▸ **Records for this task**
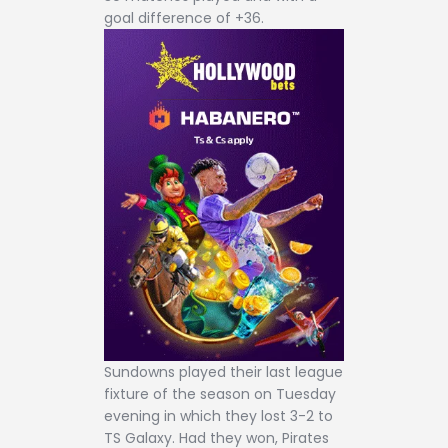
goal difference of +36.
Sundowns played their last league
fixture of the season on Tuesday
evening in which they lost 3-2 to
TS Galaxy. Had they won, Pirates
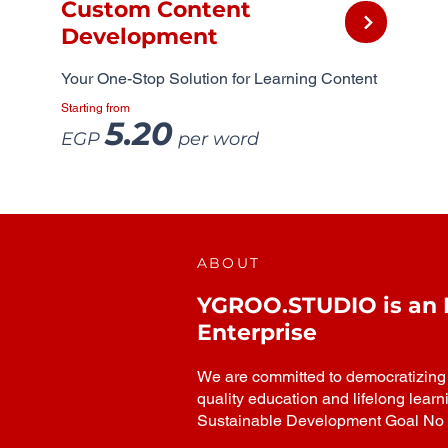
Custom Content
Development
Your One-Stop Solution for Learning Content
Starting from
5.20
EGP
per word
ABOUT
YGROO.STUDIO is an In
Enterprise
We are committed to democratizing h
quality education and lifelong learn
Sustainable Development Goal No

▸ **Work order**
Convert the text read from the records above into a JSON list of strings, one string per line, skipping blank lines. Leave the pictures out of the answer.

▸ **Response below**
[
  "goal difference of +36.",
  "Sundowns played their last league",
  "fixture of the season on Tuesday",
  "evening in which they lost 3-2 to",
  "TS Galaxy. Had they won, Pirates",
  "Custom Content",
  "Development",
  "Your One-Stop Solution for Learning Content",
  "Starting from",
  "5.20",
  "EGP",
  "per word",
  "ABOUT",
  "YGROO.STUDIO is an In",
  "Enterprise",
  "We are committed to democratizing h",
  "quality education and lifelong learn",
  "Sustainable Development Goal No"
]